Como la pobreza es un criterio de asignación, resulta bueno que haya muchos más pobres a los cuales subsidiar. Proliferan los escolares inexistentes y los beneficiarios fantasmas del régimen subsidiado en salud. Convertidos en dependientes crónicos del SGP, los municipios de los departamentos de club de la miseria renuncian a ajustar las tarifas y montos de sus propias bases gravables. Dan grima los recaudos por predial e industria y comercio de esos municipios. Pero, ¿por qué razón habrían de cobrar más impuestos a sus propios habitantes si ahí están los de los otros municipios del País? El SGP es la ayuda externa de los departamento y municipios del club de la miseria colombiano y tiene los mismos efectos deletéreos que la recibida por los países del club de la miseria internacional. Ayuda que mata eso es el SGP.

Lo que hay que hacer con los departamentos del club colombiano de la miseria es lo mismo que recomienda Moyo hacer con los países del club internacional: tratarlos como se trata a la gente grande. La principal característica de la gente grande es que financia sus gastos con sus propios ingresos y, si no puede aumentar los ingresos al nivel de sus deseos, reduce sus deseos al nivel de sus ingresos.

Si, en mi poder estuviera, les declararía la independencia a los departamentos del club de la miseria, especialmente a La Guajira, Chocó, Cauca y Nariño, cuyos habitantes acostumbran expresar con especial violencia – bloqueos, marchas, ataques contra la fuerza pública y vandalismo – el odio que sienten contra sus opresores que somos los demás colombianos.

Como segunda opción, menos buena, está darles el control absoluto de los tributos locales – la definición autónoma las bases gravables y las tarifas – y cederles la mayor parte de los impuestos nacionales, IVA y renta, para que se encarguen también de sus tarifas y bases gravables y, sobre todo, del recaudo y la asignación del gasto según sus preferencias y caprichos.

La descentralización política – elección popular de alcaldes y gobernadores – y la descentralización del gasto debe acompañarse de una total descentralización fiscal. Colombia están en mora de avanzar hacia el federalismo fiscal – o, mejor aún, hacia el federalismo puro y simple – si no quiere continuar sumida en el sistema de corrupción legalizada que surge de una nación que concentra los ingresos fiscales que se disputan por todos los medios unas entidades territoriales de barriga grande y brazos y piernas raquíticos.

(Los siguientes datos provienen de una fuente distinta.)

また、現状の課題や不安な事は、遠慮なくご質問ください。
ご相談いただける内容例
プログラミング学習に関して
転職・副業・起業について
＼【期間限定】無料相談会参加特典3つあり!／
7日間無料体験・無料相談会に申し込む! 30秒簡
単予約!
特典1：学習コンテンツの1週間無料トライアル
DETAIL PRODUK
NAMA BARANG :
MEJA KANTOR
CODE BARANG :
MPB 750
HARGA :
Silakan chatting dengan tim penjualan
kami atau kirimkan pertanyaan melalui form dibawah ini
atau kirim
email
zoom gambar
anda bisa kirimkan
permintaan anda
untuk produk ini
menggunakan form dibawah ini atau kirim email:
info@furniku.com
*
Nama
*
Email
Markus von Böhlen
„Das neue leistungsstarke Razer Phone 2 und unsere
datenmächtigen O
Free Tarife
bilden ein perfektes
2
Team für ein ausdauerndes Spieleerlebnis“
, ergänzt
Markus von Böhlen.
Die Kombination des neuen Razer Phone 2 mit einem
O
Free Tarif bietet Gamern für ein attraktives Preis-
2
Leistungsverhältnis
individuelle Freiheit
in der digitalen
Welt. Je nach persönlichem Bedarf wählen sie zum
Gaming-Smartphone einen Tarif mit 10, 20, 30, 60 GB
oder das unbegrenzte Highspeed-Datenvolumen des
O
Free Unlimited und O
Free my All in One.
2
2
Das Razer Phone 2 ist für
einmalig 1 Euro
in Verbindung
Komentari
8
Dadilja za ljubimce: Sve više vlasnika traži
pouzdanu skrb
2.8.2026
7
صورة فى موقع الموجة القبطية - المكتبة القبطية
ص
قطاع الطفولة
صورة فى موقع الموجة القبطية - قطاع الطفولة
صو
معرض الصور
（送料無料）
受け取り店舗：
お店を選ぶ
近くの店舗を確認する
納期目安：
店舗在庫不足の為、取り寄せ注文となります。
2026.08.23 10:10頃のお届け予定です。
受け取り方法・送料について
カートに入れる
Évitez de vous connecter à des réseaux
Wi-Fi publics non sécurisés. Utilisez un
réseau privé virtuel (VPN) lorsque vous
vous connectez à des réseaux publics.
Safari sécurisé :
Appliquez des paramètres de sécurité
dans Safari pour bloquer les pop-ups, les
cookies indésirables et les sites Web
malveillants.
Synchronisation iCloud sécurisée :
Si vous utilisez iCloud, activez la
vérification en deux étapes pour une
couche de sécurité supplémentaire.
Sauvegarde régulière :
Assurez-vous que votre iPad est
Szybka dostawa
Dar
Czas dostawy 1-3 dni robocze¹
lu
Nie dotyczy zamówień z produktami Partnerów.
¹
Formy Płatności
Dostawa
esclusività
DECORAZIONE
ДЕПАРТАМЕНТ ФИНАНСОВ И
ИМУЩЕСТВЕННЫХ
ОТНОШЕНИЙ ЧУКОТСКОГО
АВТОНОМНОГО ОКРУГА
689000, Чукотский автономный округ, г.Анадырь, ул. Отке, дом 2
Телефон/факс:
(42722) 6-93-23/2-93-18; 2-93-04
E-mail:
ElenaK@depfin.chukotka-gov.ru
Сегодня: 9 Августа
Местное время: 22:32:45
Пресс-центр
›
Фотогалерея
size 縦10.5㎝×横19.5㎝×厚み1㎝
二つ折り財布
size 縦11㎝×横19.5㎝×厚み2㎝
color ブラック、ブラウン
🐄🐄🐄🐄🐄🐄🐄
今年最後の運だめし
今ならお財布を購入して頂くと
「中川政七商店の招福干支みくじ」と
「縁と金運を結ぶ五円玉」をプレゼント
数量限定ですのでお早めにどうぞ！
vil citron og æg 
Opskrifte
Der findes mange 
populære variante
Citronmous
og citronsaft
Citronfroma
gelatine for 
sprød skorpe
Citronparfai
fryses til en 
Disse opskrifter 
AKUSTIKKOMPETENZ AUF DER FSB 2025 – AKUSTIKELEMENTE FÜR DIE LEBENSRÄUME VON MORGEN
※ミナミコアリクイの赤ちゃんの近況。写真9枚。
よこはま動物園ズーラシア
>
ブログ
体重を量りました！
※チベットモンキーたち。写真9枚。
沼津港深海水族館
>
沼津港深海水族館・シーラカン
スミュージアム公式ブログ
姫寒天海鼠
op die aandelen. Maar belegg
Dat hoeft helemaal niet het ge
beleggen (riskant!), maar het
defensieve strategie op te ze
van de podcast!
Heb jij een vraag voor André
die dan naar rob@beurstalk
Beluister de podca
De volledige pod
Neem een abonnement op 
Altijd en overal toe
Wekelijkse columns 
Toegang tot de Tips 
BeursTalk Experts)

El federalismo fiscal – el control total por departamentos y municipios de sus ingresos y gastos fiscales – tendría muchos efectos saludables en todo el País, pero en especial en los departamentos y regiones del club de la miseria. La gente aprendendería a votar con los pies abandonando los municipios y regiones donde la oferta de bienes públicos es mediocre con relación al nivel de tributación. La supervivencia de formas de producción atrasadas – resguardos y tierras de propiedad colectiva – estaría en entredicho al ser los propios habitantes locales los encargados de subsidiarlas. También debería mejorar el orden público porque las autoridades locales tendrían que combatir a los criminales y predadores, que toleran en sus territorios y por cuyos vejámenes se han acostumbrado a pasar factura a la Nación.

Quizás lo más importante es que la narrativa de responsabilizar a los opresores externos de todas las calamidades sufridas y por sufrir iría perdiendo prestigio entre los habitantes de club de la miseria quienes progresivamente aprenderían a elegir mejor a sus dirigentes políticos, a esperar menos de las dádivas del estado y valerse más por sí mismos.